Friday, April 16, 2010

For The 6-0-9

When TigerBlog Jr. was playing Pop Warner flag football several years ago, the coaches, of which TigerBlog was one, also served as the refs.

During one game, a player on the opposing team got free of the field and, as he approached the 10-yard-line, turned and held the ball back to taunt our team. TigerBlog immediately blew the whistle to call the play dead, disallowed the touchdown and assessed a 15-yard penalty.

He also went up to the kid and his parents and said something like "you're too good to do stuff like that; anytime you want to do something like that again, think back to this and learn from it." Maybe TB was being a tad harsh on a 7 or so year old, taking away his touchdown and all (TB can't remember which kid it was, but he's pretty sure it wasn't his only touchdown), though if that kid learned from it, then it was absolutely the right thing for TB-ref to do.

Of course, the kid did say something about how Terrell Owens did it as well. Hey, he's right about that.

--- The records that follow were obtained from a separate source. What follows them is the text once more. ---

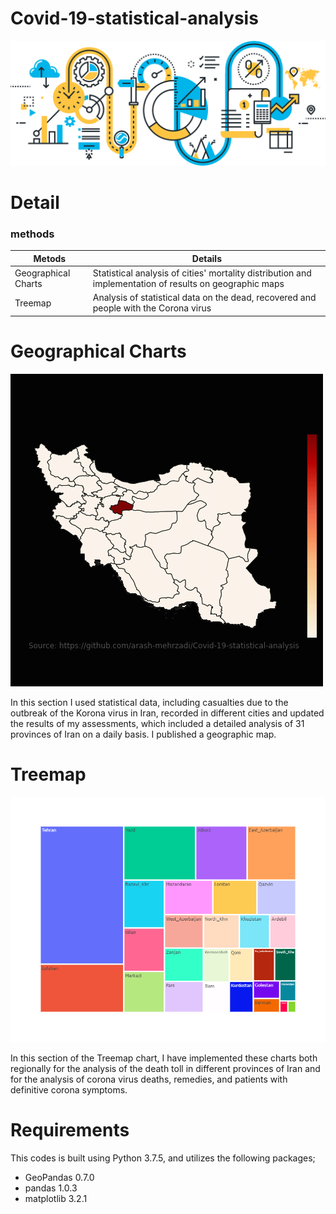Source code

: # Covid-19-statistical-analysis
<img src="/Temp(Not_Important)/screenshots/s2.png" width="whatever" height="whatever">

# Detail

### methods

| Metods  | Details |
| ------------- | ------------- |
| Geographical Charts  | Statistical analysis of cities' mortality distribution and implementation of results on geographic maps |
| Treemap   | Analysis of statistical data on the dead, recovered and people with the Corona virus  |

# Geographical Charts

![](/Temp(Not_Important)/Gifs/GeoMapGif.gif)

In this section I used statistical data, including casualties due to the outbreak of the Korona virus in Iran, recorded in different cities and updated the results of my assessments, which included a detailed analysis of 31 provinces of Iran on a daily basis. I published a geographic map.

# Treemap

<img src="/iran/treemap/Plots_PNG/2020-03-26/All_province_Active.png" width="1000">

In this section of the Treemap chart, I have implemented these charts both regionally for the analysis of the death toll in different provinces of Iran and for the analysis of corona virus deaths, remedies, and patients with definitive corona symptoms.

# Requirements

This codes is built using Python 3.7.5, and utilizes the following packages;

- GeoPandas 0.7.0
- pandas 1.0.3
- matplotlib 3.2.1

That episode was the first thing TB thought about when he saw that the NCAA had adopted rules to combat showboating, including no more messages on eye black and, coming in two years, the ability of the refs to do what TB did in the flag football game.

As an aside, the NCAA as an organization does not create these rules. Instead, these rules come from committees made up mostly of coaches and sometimes of athletic administrators from campuses or conferences.

Anyway, the rule that takes effect immediately is the one that bans the messages on eye black, which TB first remembers from when Reggie Bush put the area code of his hometown on his eye black and which has now become widespread.

TigerBlog remembers back to when he watched football as a kid and saw the eye black on the players, a simple line under each eye that made them look ridiculously tough. If you ever saw "This Week In Pro Football" from the early 1970s (check out the Princeton reference near the end), a highlight show usually with the great broadcast team of Pat Summerall and Tom Brookshier, you know exactly what TB is talking about.

And, if you did watch the show each week, you agree with TB's statement that there's never been a better sports show. Or one with better music.

And, as eye black goes today, TB is okay with the impact Mikey Powell has had on youth lacrosse eye black, even if more than one of his towels has been ruined by TBJ.

But the idea of putting messages on eye black seemed silly from the start. Eventually, it was obvious someone was going to cross the line, and an unnecessary controversy was definitely on its way.

The rule that TB really likes is the one that will outlaw excessive showboating.

The ridiculous part of it, of course, is that the NCAA needed a rule to do so in the first place, but it shows you how far the world of sportsmanship has come in the last 20 years or so.

The incessant preening after routine tackles, the endless first down signals, the taunting entering the end zone is just getting to be too much. Obviously, the rules changes will not affect the NFL, where it is way worse, but is it asking too much for someone to be like Walter Payton, who would gain a first day or score a touchdown and simply give the ball to the ref?

Sportsmanship is an interesting concept these days. It used to be that the model for an athlete was Joe DiMaggio, almost as much for his gentlemanly manner as for his skill. It all started to change when individuals became marketed more than teams, when an athlete himself became bigger than the sport.

Of course, it had to do with money. If you were paying a player $75,000 and he became an embarrassment, you could get rid of him. If you're paying someone more than 100 times that, as many pro athletes now make, your options aren't quite as simple.

That's why rules are necessary. TB has long thought that giving the officials the ability to flag players for self-serving displays that are so over-the-top would put a stop to it rather quickly.

Here at Princeton, presumably nobody is paying the athletes anything. They're not even bound to the program by a scholarship. Their commitment to playing is to themselves, and also to their teammates and coaches, in other words to the program.

Still, the last thing Princeton Athletics wants is on-field, in-public displays of awful sportsmanship. It's a subject that is taken seriously by the administration, starting with Director of Athletics Gary Walters. TB has had conversations with Gary through the years about athletes (a small number, to be sure) who haven't made the best impression on the AD, and mostly those athletes stood out for poor sportsmanship as much as anything.

To be honest, TB can't remember anything that went way over the line, either from Princeton teams or from opponents.

Of course, the bar of what counts as bad sportsmanship has been so lowered that it's hard to say if it's just a function of being desensitized.

Maybe it's TB's newspaper background that makes him value the ability to make the big play and then go on to the next one. Or, as is often said, the ability to "act like you expected it" or "act like you've been in the end zone before."

On the one hand, he's glad that the NCAA will now have rules that take the first steps to reeling the world back towards proper behavior on the field.

On the other hand, he's sad that the world has gotten to the point where such rules are necessary.